Venezuelan President Hugo Chavez fired a blistering verbal attack on Washington and flaunted the US thirst for Venezuelan oil as he launched his re-election campaign on Saturday.
Chavez spoke to thousands of red-clad supporters who thronged downtown Caracas rallying for "ten million votes" to re-elect their populist leader for six more years in December.
"Let us defeat imperialism and contribute to saving the planet, overthrowing this dangerous empire that threatens the entire world," Chavez thundered.
"It is our responsibility, together with other countries in the Americas and progressive groups in the United States," he said. "We are up against the most powerful, immoral, cynical, deadly empire in all of history -- our true enemy."
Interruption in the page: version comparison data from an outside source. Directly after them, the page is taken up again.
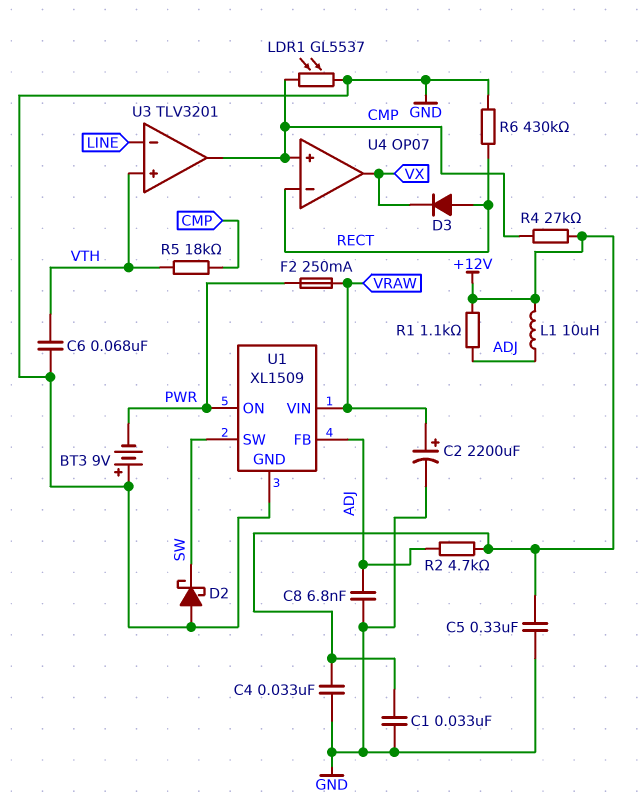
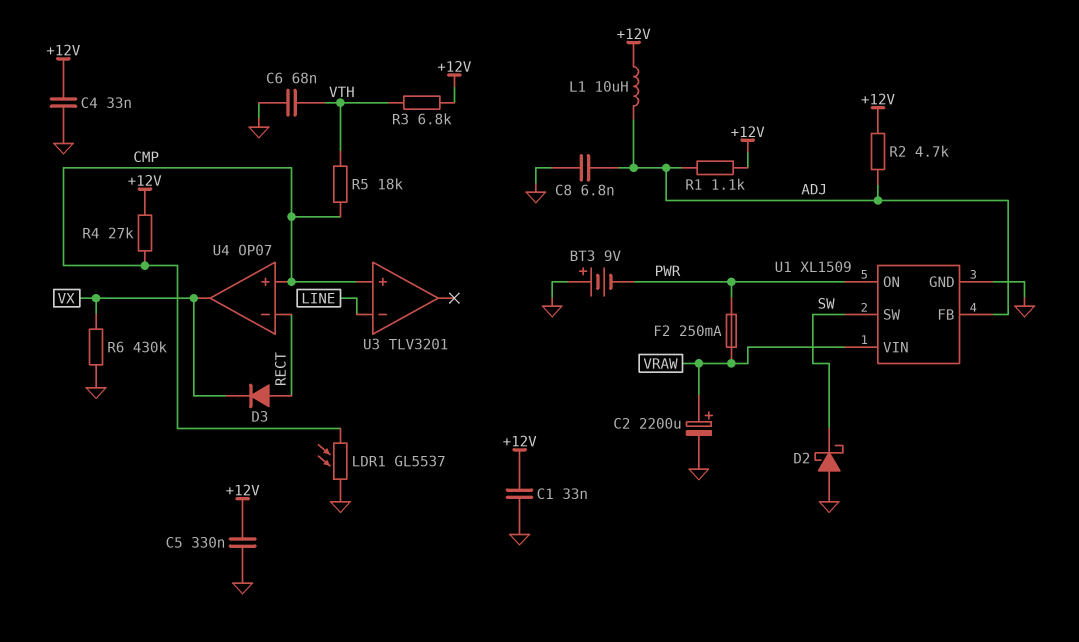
R3: none -> 6.8k (+12V, VTH)
R6: 430k (GND, RECT) -> 430k (GND, VX)
U3 pin in+: VTH -> CMP
U3 pin out: CMP -> none

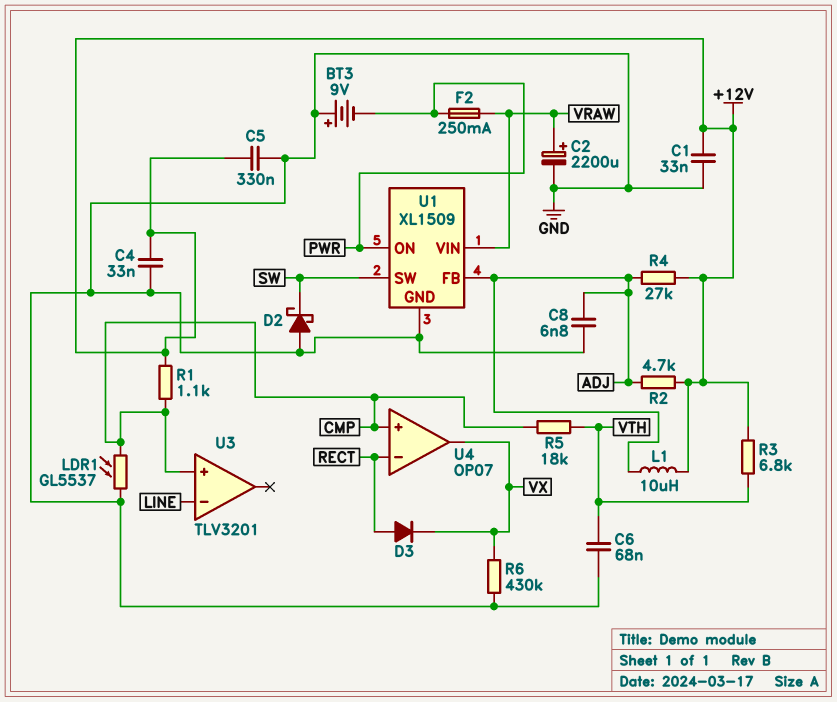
R1: 1.1k (+12V, ADJ) -> 1.1k (+12V, CMP)
R4: 27k (+12V, CMP) -> 27k (+12V, ADJ)

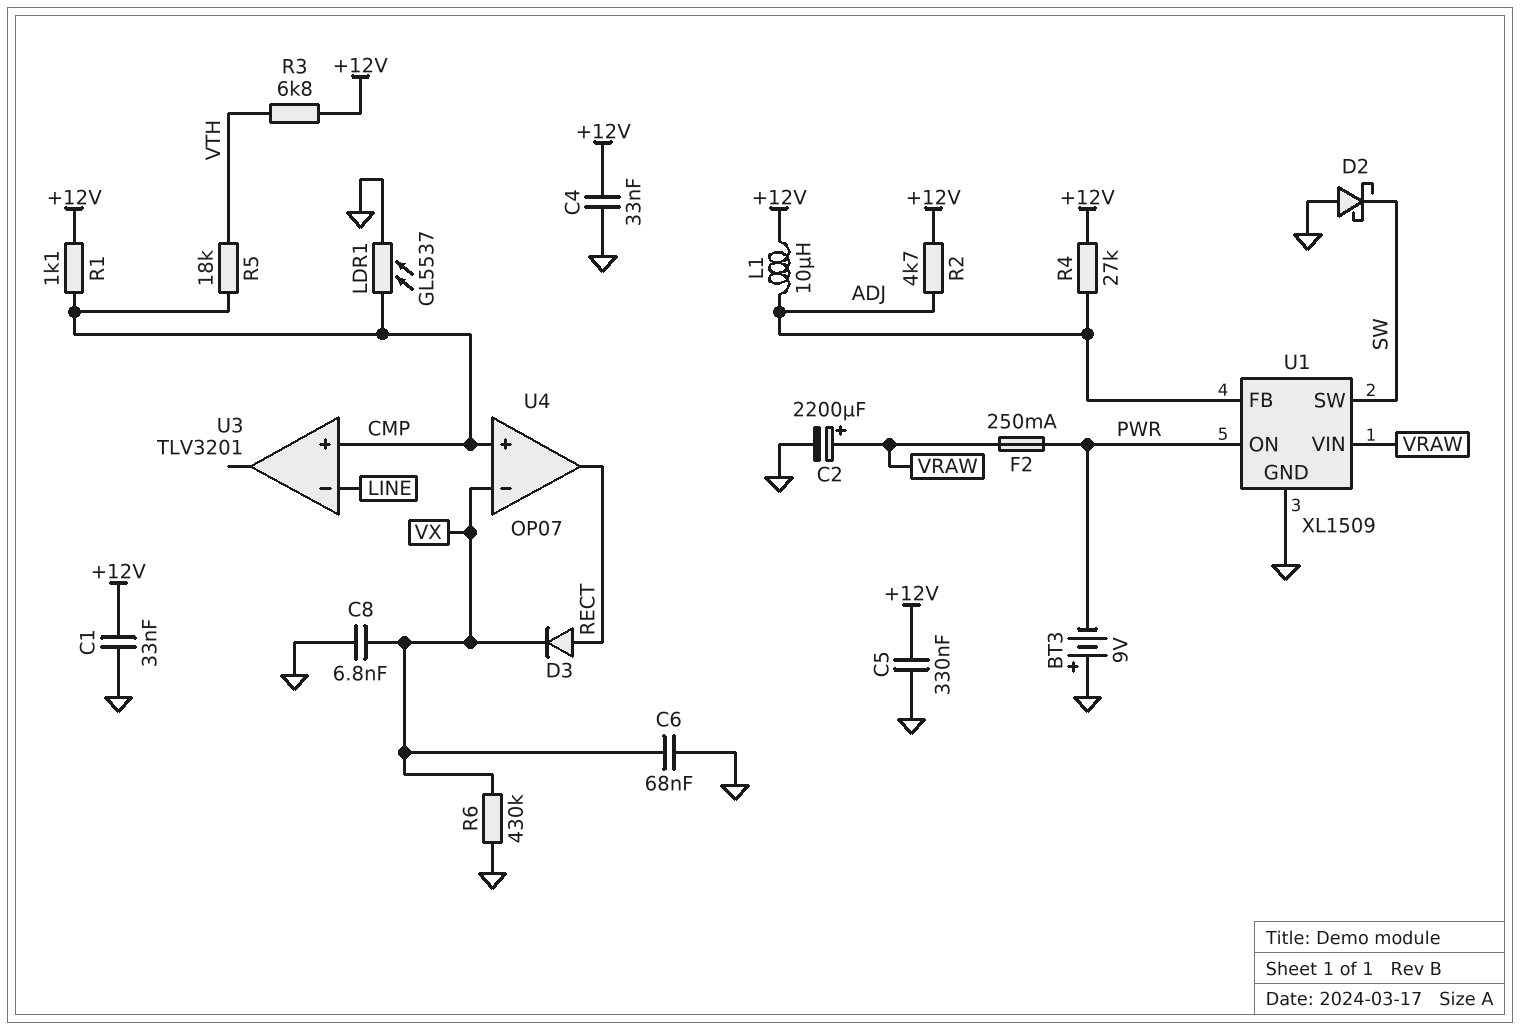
C6: 68nF (GND, VTH) -> 68nF (GND, VX)
C8: 6.8nF (ADJ, GND) -> 6.8nF (GND, VX)
U4 pin in-: RECT -> VX
U4 pin out: VX -> RECT

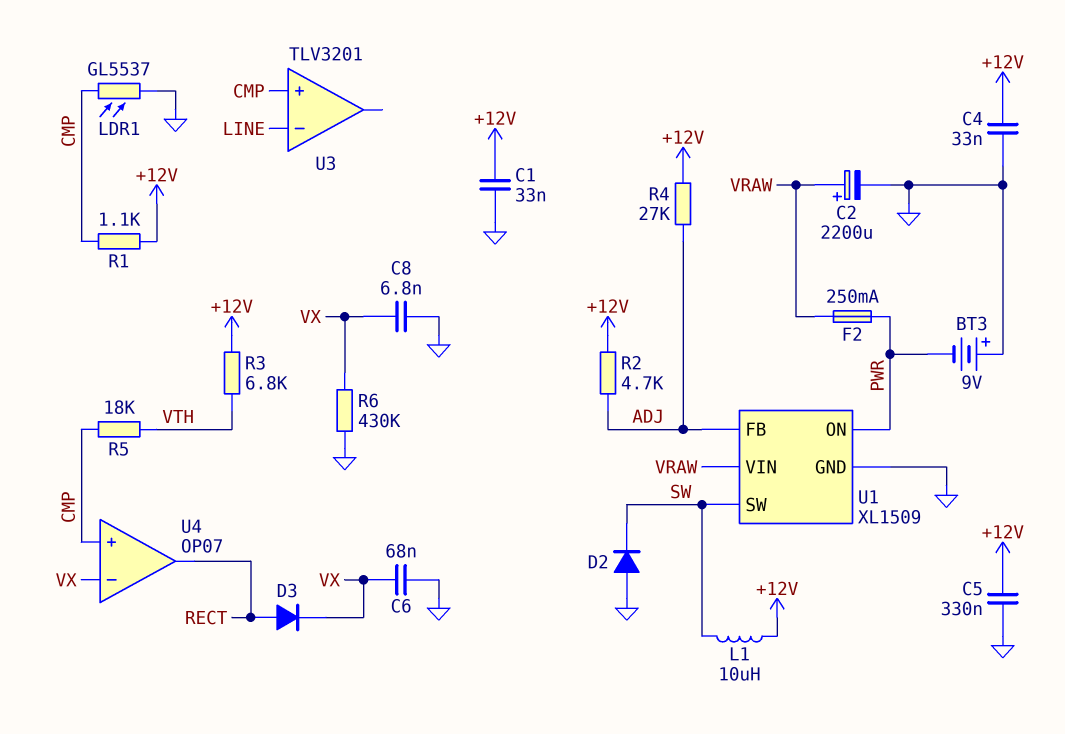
D2: schottky (A GND, K SW) -> diode (A GND, K SW)
L1: 10uH (+12V, ADJ) -> 10uH (+12V, SW)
Chavez meanwhile flaunted US dependency on Venezuelan oil, saying it would "cost him nothing" to shut down Citgo, a US-based subsidiary of Venezuela's state-owned oil company, and hawk his oil elsewhere.
Venezuela sells about 1.5 million barrels of oil daily to its powerful northern neighbor and, through Citgo, has three refineries and close to 14,000 petrol filling stations in the US.
"If the government of the United States wants to break ties with Venezuela, it's up to them. It would cost me nothing to shut the refineries we have in the United States. We'll see how much oil will go for, or a gallon of gas," he said.
US-Venezuela relations are at tense new depths after Washington ordered a Venezuelan diplomat expelled in retaliation for Caracas's move to kick out a US naval attache on espionage charges.
Chavez said Venezuelan authorities had infiltrated a group of military officers from the US embassy who he alleged had been spying on his government and preparing operations to arrest him.
In his speech on Saturday Chavez read aloud what he said were emails proving that John Correa, the US embassy's naval attache, had obtained secret military information from Venezuelan collaborators.
Chavez ordered Correa out of the country on Thursday. The US denied the accusation, and in a retaliatory move gave Venezuelan diplomat Jenny Figueredo Frias 72 hours to leave the US.
The administration of US President George W. Bush has regularly expressed concern about Chavez's influence in Latin America, particularly his close alliance with Cuba's communist leader Fidel Castro.
And while Washington often derides Chavez for excessive and provocative rhetoric, the Americans have kept up their end of the war of words with a country that still supplies 13 percent of their oil needs.
Defense Secretary Donald Rumsfeld on Thursday likened Chavez' rise to power to that of Nazi leader Adolf Hitler.
Chavez shot back on Saturday.
"The imperialist elite of the United States put Hitler in power, armed Saddam Hussein so he could attack the Islamic revolution of Iran, armed Bin Laden to fight the USSR, enabled the grand dictators that attacked the peoples of Latin America for a hundred years," he said.
Prior to Chavez's speech, his supporters marched through the capital in a giant demonstration that also marked the 14th anniversary of the failed coup attempt he led in 1992 and his seven years of government.